As for comparing to simple baselines, the
competitor Tensor2Last and Tensor90Last in the paper tend to utilize the
last time delay, and the respective Tensor2Avg, Tensor90Avg and Poisson
focus on the average time delay instead. Since the time is continuous,
most frequent delay can be approximated by the average in general. As
for recommending most popular item, that's equivalent to recommend the
item with largest base intensity (or Poisson regression).
Predicting user behaviors in discrete-time buckets will be useful
in practice. Yet, given an increasing amount of data (number of users,
length of history, increasing detail of user profile), it is likely we
will be able to predict the returning time more and more accurately. Our
proposed method is targeting at such trend in modern data collection.

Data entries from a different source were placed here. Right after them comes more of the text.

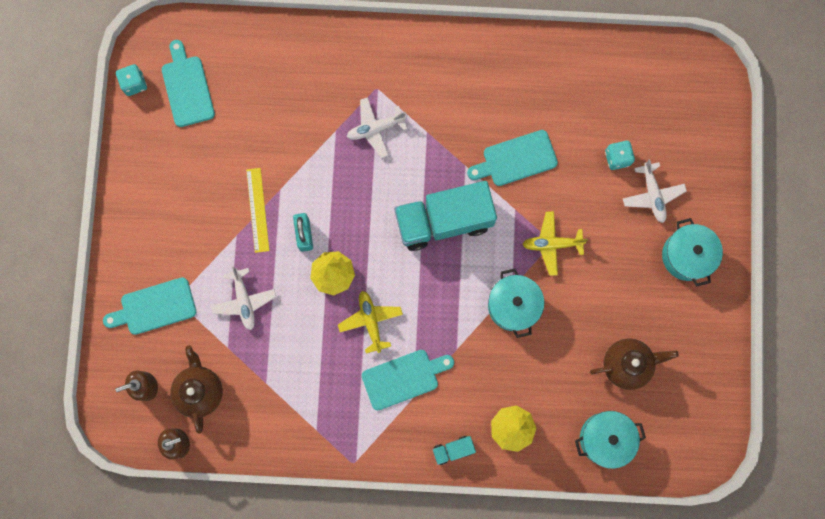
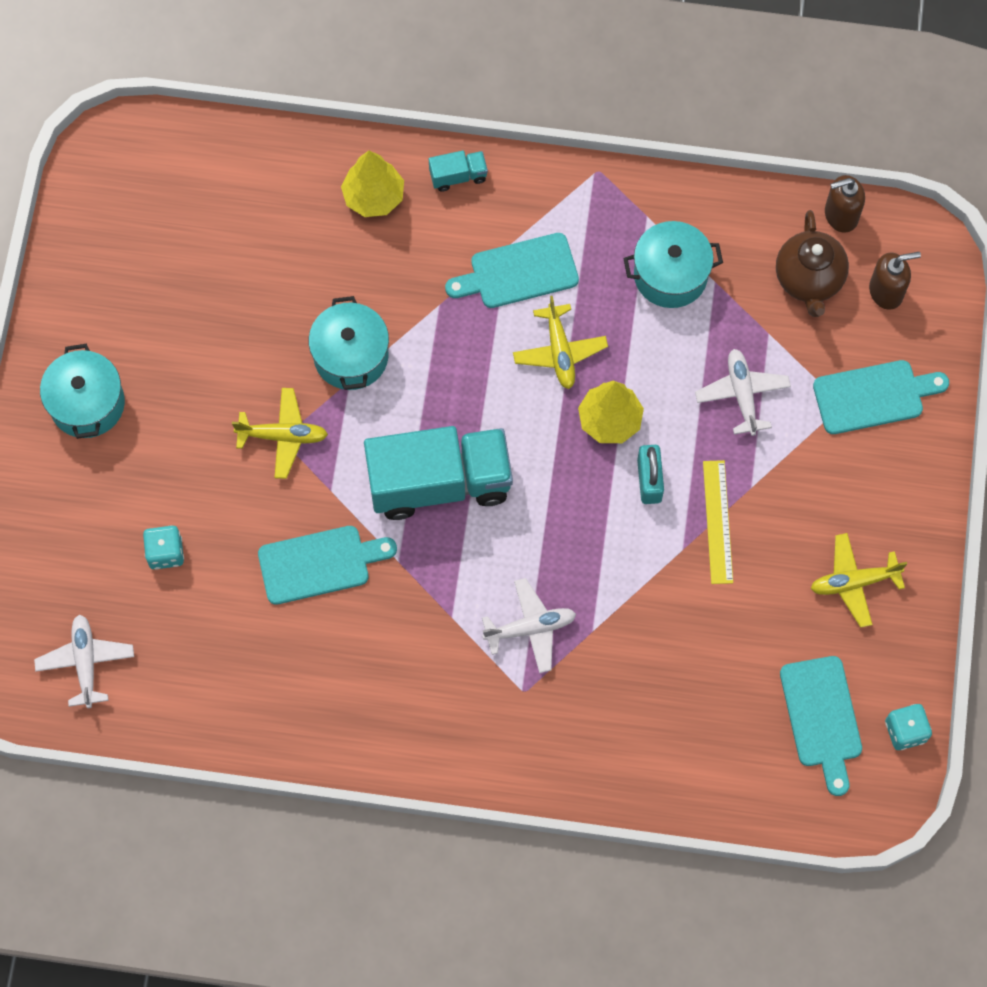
camera: 175 degrees left, 10 degrees down
(167, 177) = (854, 582): none -> yellow plane
(605, 438) = (246, 173): turquoise pot -> turquoise pot (670, 275)
(627, 364) = (199, 265): brown teapot -> none
(652, 195) = (122, 494): white plane -> white plane (86, 662)

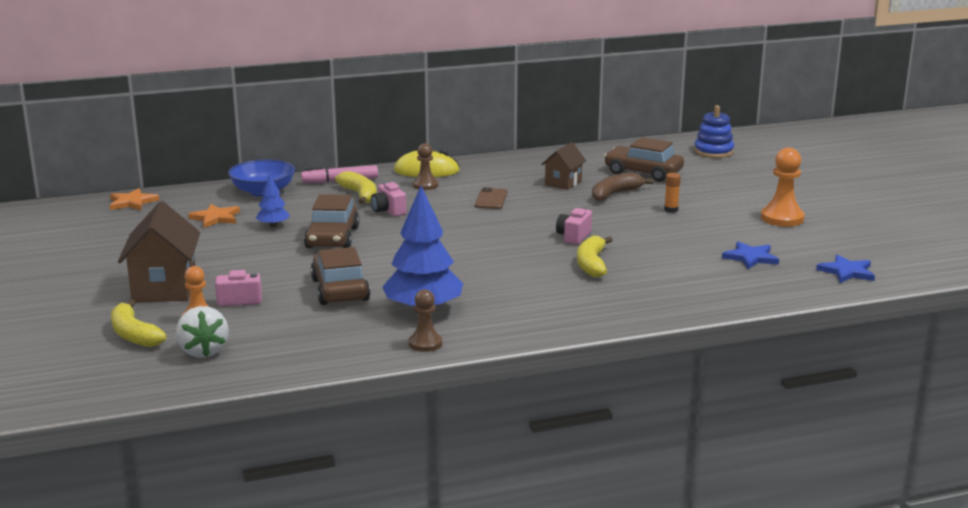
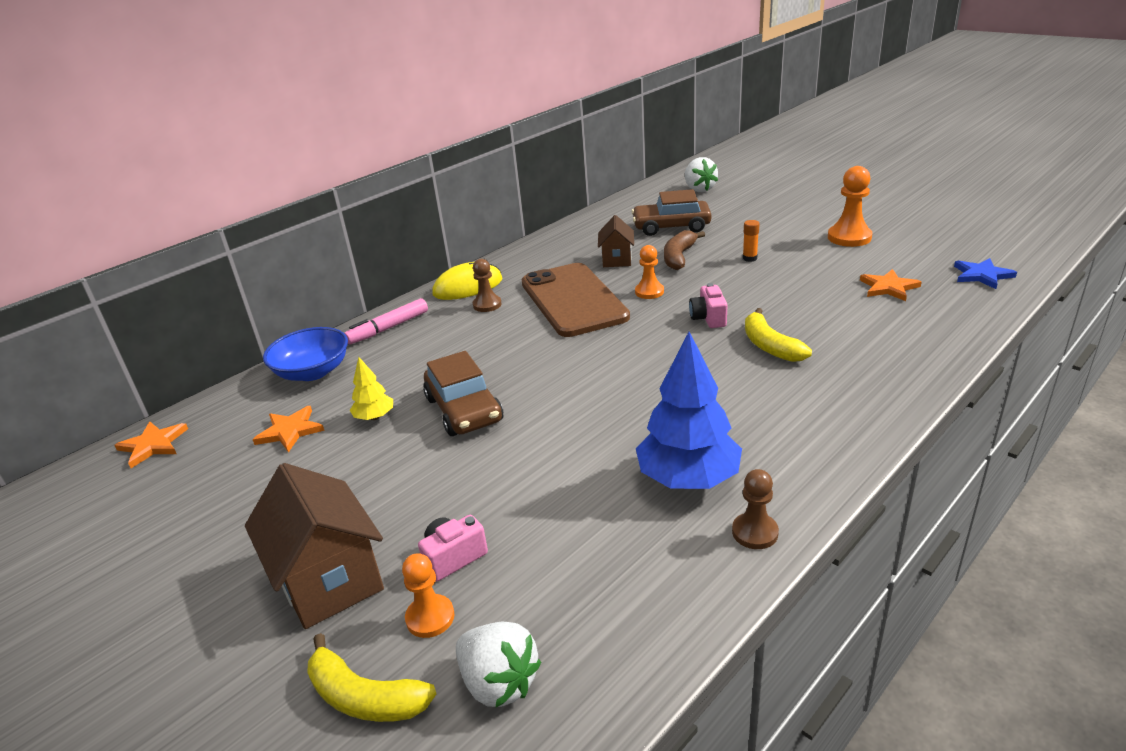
camera: 25 degrees left, 10 degrees up
(273, 225) = (375, 417): blue tree -> yellow tree
(340, 290) = (559, 486): brown car -> none
(360, 195) = (431, 339): yellow banana -> none
(388, 211) = (485, 350): pink camera -> none
(491, 199) = (573, 300): brown phone -> brown phone, size x2.38
(555, 209) = (649, 292): none -> orange pawn
(713, 152) = (699, 189): blue stacking toy -> white strawberry
(750, 257) = (888, 287): blue star -> orange star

Because SVD gives static rankings from predicted ratings but
cannot make recommendations and predictions in the future, the relatively
new setting we are working with is groundbreaking. Since the recommended
items are different by the temporal contexts, users can see the difference
when they log in each time. Compared to recommending popular items each
day, because people may go to parks, cinemas, restaurants during a
weekend, our proposed model can also capture these repeated visiting
patterns per user, leading to improved personalization.
Reviewer 2
and 4
In a sense the ensemble of STiC and SVD is an adhoc
combination of temporal point processes and low rank models. In
comparison, our proposed low rank Hawkes process is a principled
integration of point processes and low rank models, which we believe will
do better. We can add such empirical comparison in the paper. The
bandwidth for the triggering kernel and the dimension of the latent
vectors are chosen using cross-validation to give the best results. We do
have more details of the characteristics of real world data, and will
bring them back in the final version by improving the organization of the
paper.
Reviewer 3
From theorem 2, it is hard to directly
estimate the exact value of the threshold value for \rho. Instead, we
empirically tune \rho staring from 1 using cross-validations to find the
best value. SVD++ weights more recent user-item ratings than old ones to
model the most recent user preferences. Similar to the most recent Tensor
methods compared in our experiments, SVD++ cannot extrapolate beyond a
predefined observation window, and their performance depends on how we
partition the time into intervals. Moreover, it does not make any
predictions of users' future returning time. We can add the comparison in
the final version of our paper. |
|